THE REASON WE GET DIVORSE
By mongoe Charles
About the family, it a story of a Brocken trust that forces a divorce to take place
I will never forget that night my heart was above to stop, I have to ask and answer many question at once
I could not believe this is happening to me all gossip became a reality, I seen myself looking like a fool. We were happy at once, we only have seven years old boy, he was a innocent boy, don’t deserve this. a man on my own yard on my bed, in my room, with my wife, it is evil to explain a full information.
I seen it with my eyes I couldn’t believe is this happening or just is a dream or seeing a movie
We grow up together, a girl that are know, I was not a perfect person me neither to live with a woman but I did change, I did many bad thing but I did choice to change because I wanted to marry her as wife in my life. yes she was not a perfect and good but I believe she could change too so that our commitment could lead us to a good family, our commitment was to start a family together, we believe we can ,we can do well if whatever challenges in life could appear
I put my trust and hope on her. that what we doing is good, because whatever reason we did mention that can’t share right now, we search for love we did find it in our heart and this it will make us stop sleeping around with many people, for it was any girl I met on street
She did have boyfriends, that she did sleep with back in life and even I did so we too I the some that make us good together, we were true now together to each other, both because of where we come from. Now we did give our life to Christ, we were Christian, born again one. We were prepared to face death and life together
Our family through our change it was a reality to them. Because we had a story a bad one in the past but now we change and left the past be the past.
Noel is my name, my wife Dolly and our boy Mathw, everyone in the village like to have me around, I was not never a bad boy according to people’s perception on me.i liked them and me and Dolly met back at high school while doing metric in 1985 and we get married in 1987, after metric I want straight to Johannesburg to look for work, I was working at Newtown at crystal marketing sector as a clerk.
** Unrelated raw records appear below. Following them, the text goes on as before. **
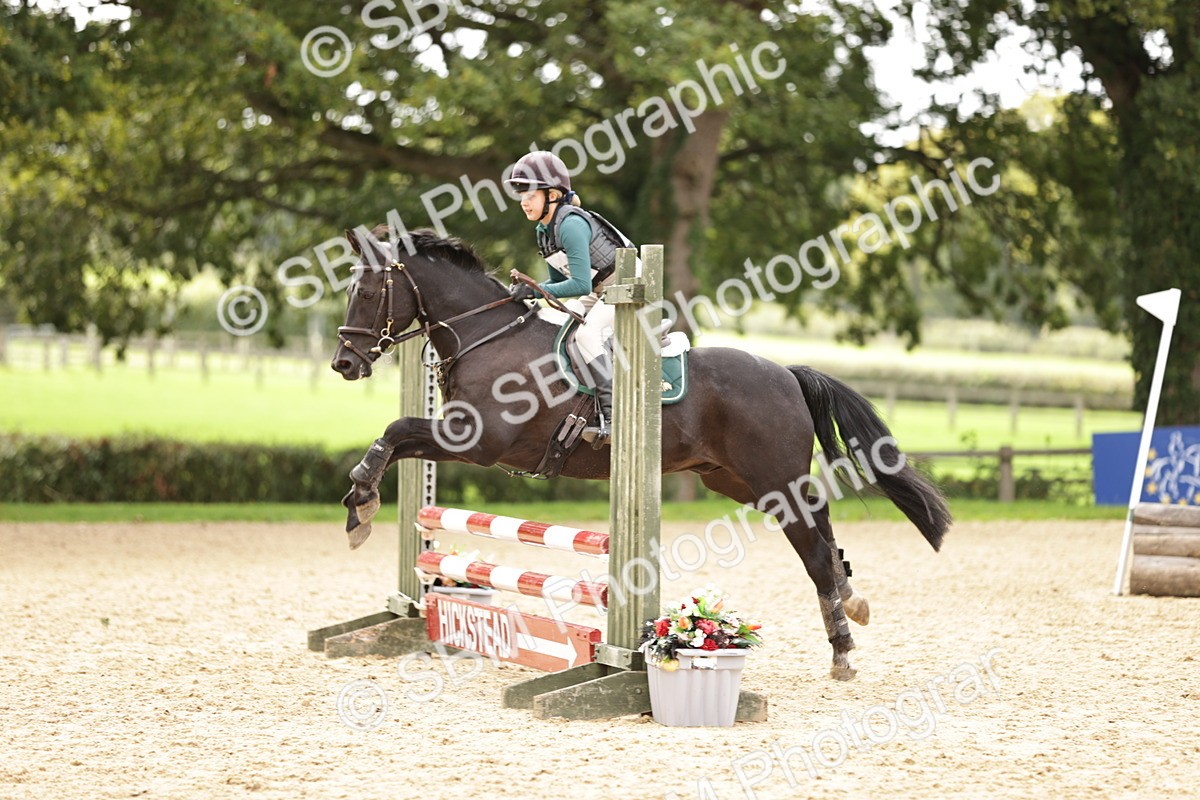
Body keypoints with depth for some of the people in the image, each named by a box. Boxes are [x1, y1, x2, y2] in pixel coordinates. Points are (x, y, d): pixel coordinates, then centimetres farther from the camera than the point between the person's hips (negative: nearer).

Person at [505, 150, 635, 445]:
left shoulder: (571, 224, -24)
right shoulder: (543, 231, 6)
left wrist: (536, 290, -26)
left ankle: (613, 416, -33)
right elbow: (558, 280, 15)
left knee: (588, 333, -30)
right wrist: (527, 290, -2)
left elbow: (580, 284, -28)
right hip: (598, 293, 11)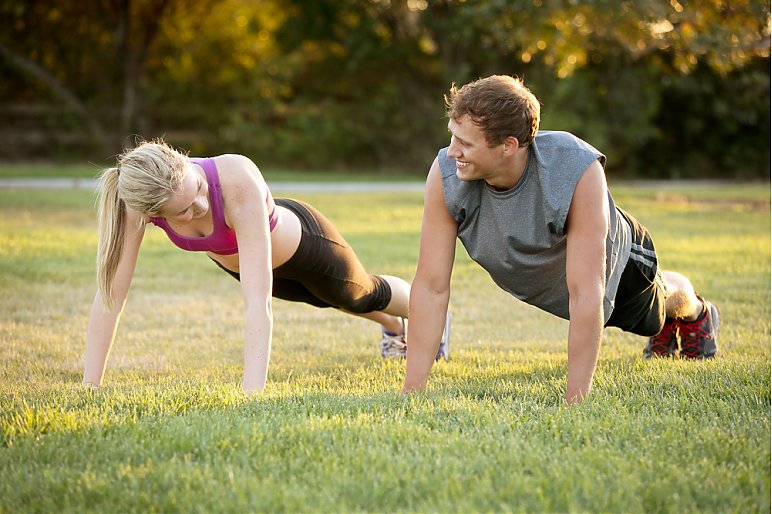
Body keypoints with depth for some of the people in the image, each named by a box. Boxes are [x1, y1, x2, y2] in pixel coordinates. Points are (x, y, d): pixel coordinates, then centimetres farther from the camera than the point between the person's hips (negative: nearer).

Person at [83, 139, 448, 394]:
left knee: (365, 294, 28)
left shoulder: (239, 181, -50)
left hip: (302, 242, -4)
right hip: (233, 262, 4)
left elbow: (258, 299, -53)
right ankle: (393, 326, 70)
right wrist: (89, 388, -37)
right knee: (332, 300, 35)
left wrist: (251, 392, -58)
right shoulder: (137, 202, -38)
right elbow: (111, 294, -33)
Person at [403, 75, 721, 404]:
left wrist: (575, 401, -45)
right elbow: (431, 287, -33)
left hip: (613, 257, -3)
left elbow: (585, 295, -45)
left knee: (655, 308, 31)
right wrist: (412, 392, -36)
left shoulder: (578, 171, -47)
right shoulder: (445, 175, -38)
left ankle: (697, 314, 67)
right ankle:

Our son was born sis mouth after getting married that was a problem that prove that we did have sex before married thou we were change and according to Christian standard was wrong
Our family supported us seeing change and commitment on us, they did support us with everything we may need till we move to our own place did move away from home four years after marriage, our son Mathw was three at that time
My wife Dolly was a loving and supporting that way I see her, she did not have a problem to stay at home, if she want to visit ,she do so.i did not have a problem me neither to have her around always but I home needed to be looked and kept well neatly. Therefore, we visit, every month she could come during end off and come home together
In 1992, she start not to come and in our regular visit as plan dates, my people started to gossip around me “you wife cheat on you “that I did not take, because I trusted her with my heart.i heard that even at church she miss many service, she was absence often, I trust my wife, because we make a promise never to go back. we both make a promise that we will not do something stupid to hurt ourselves and our baby
Somehow my son used to speak about the uncle I never meet that even Dolly never mention to me but I did ignored it.i only knew uncle John, who use to visit us but the other uncle I don’t know, the person was not even a member at our church not even a Christian
That was nothing I could had to worry about, I am a man who like a family and I use to visit every family and relative often during my holydays whenever I get a chance and my family was with me all around
But something that could never get a chance to explain, happen somewhere in 1994,I stop in the doo for two minutes and no one had seen me or notice my presence at the door, the door was not locked so anyone could open so easy and enter. for me it was my house and room, I didn’t expect anything such like that I had seen on that day, I was so speechless, but a word of courage and stupid, “don’t waste your energy on this, move away, do nothing ,forgive them ”that word, voice from inside me help me to calm down heard another one “why want to waste your energy on something you can’t change, why worry about too, your son you should worry about because you care “I rush and go straight to my son ‘s room and think about tomorrow but my mind was blink. at that point I accepted a reality of defet.there were many reason to be angry off but I did choose to calm myself down, it was now on my son and my love was all to him
That was a cross road of my life, it was not the end
Yes, I will never leave my son; I will not run from my house and family for another man. My wife even if I run, she will be still mother of my son, the person who I once married
She is the one to choose, I will never force or fight her ,for my boy’s life’s will wait for her to come to her senses and tell me a full story and what she suggest should be done now, it was hard I even lose my job and only thing was a cancelling ahead of me to survived this
I was not prepared to forgive or feel sorry for her
That taken us a week, while she wait to hear me speak and final she came clean
Nevertheless, my wife, remember I did love you with all my heart, I trusted you with my heart, what were you thinking, do you think we can live after this but what do you attend to do now?